C’era grande attesa per questa edizione del cinquantesimo compleanno di Umbria Jazz, attesa che non è stata delusa, né per numeri (record) superiori anche (finalmente) alle edizioni pre-Covid, né per proposta musicale, con un roster di altissimo prestigio. Se infatti era stata la leggenda Bob Dylan ad aprire questa Umbria Jazz 50th Anniversary (passando per Stefano Bollani, Herbie Hancock, Mika, Brad Meldhau, Ben Harper, Stewart Copeland e Paolo Conte) è stato il concerto di Joe Bonamassa a chiuderla. Un concerto attesissimo (tanto da superare per presenze ogni altro concerto di questa edizione), unica data italiana (dopo sette anni di assenza) per l’artista che oggi è probabilmente il più grande interprete del blues-rock e che per molti (sicuramente per gli amanti del genere e per chi ha un “vizio … a sei corde”) era “IL” concerto, non solo del festival ma forse dell’intera stagione. E così, con puntualità assoluta (per esigenze di diretta radiofonica), poco dopo le 21 , quando il cielo è ancora lontano dal vestire il proprio manto notturno, l’artista statunitense, nel suo classico elegante look da manager e, soprattutto, con gli ormai iconici occhiali scuri, inizia il proprio rapporto emotivo col pubblico. Sì perché esibizione e partecipazione non sono due cose separate: Bonamassa si esprime con una tale intensità, non solo alla chitarra (della quale è certamente apprezzabile, quanto raro, esempio di virtuoso che mette il virtuosismo al servizio della musica, piuttosto che viceversa) ma anche alla voce (graffiante e calda, perfetta per il genere), che il pubblico ne percepisce, ne assorbe, fin da subito le vibrazioni, vibrazioni che, chissà da quanto tempo, attendeva di poter, da parte sua, restituire amplificate all’artista.

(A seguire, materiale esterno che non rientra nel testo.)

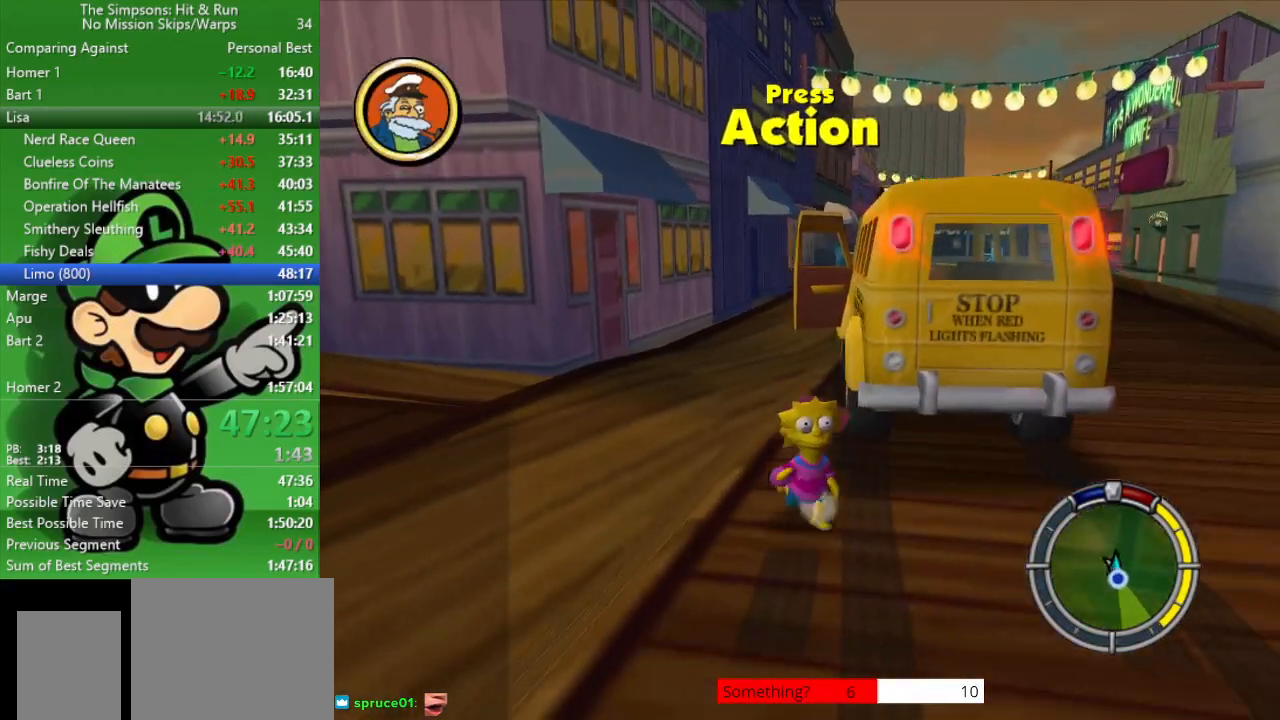
{"buttons": ["R2"], "left_stick": "up-right", "right_stick": "right", "events": [[400, "left_stick", "right"], [500, "left_stick", "up-right"]]}
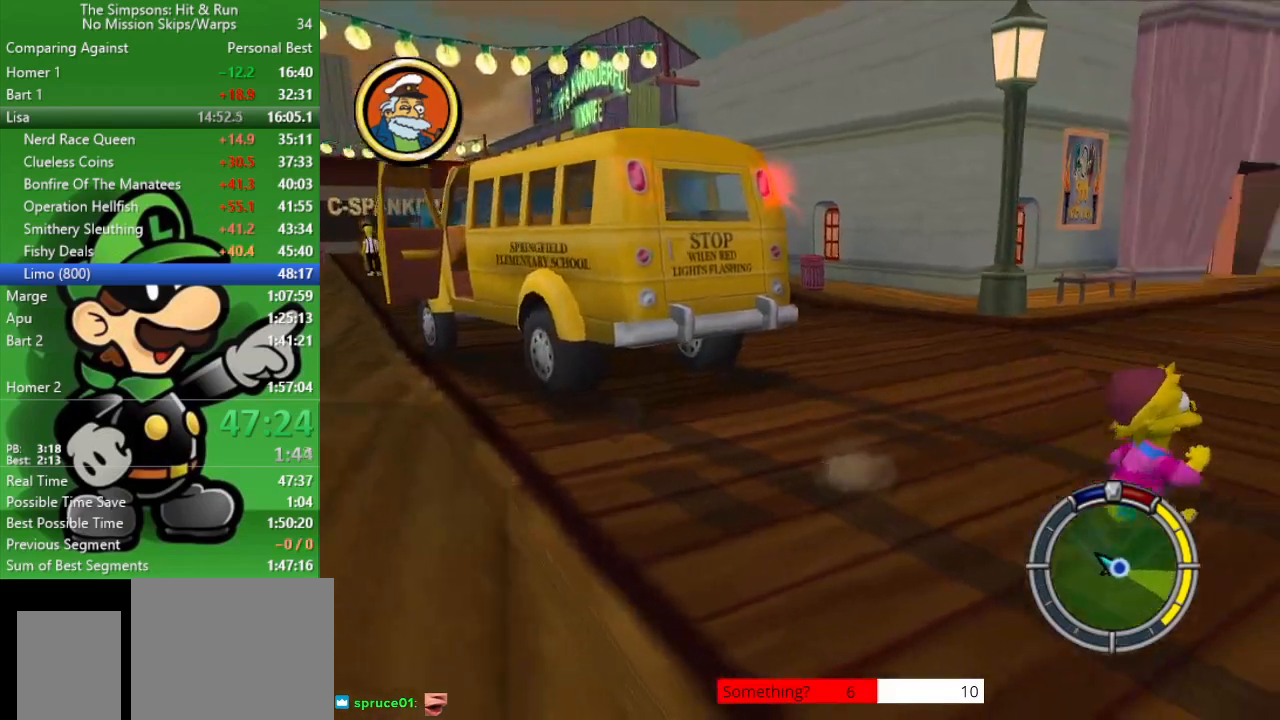
{"buttons": ["R2"], "left_stick": "up-right", "right_stick": "center", "events": [[17, "right_stick", "center"]]}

I brani si snodano (v. setlist) in un fluire di energia interrotto solo per i saluti di rito al pubblico, qualche battuta (“sono grato di essere stato invitato per questa edizione dei 50 anni, speriamo di essere invitato di nuovo prima che ne passino altri 50″), per l’immancabile presentazione della band (con tanto di standing ovation per Reese Wynans, il tastierista che ben 38 anni fa era già stato a Perugia con un’altra leggenda del blues: Stevie Ray Vaughan).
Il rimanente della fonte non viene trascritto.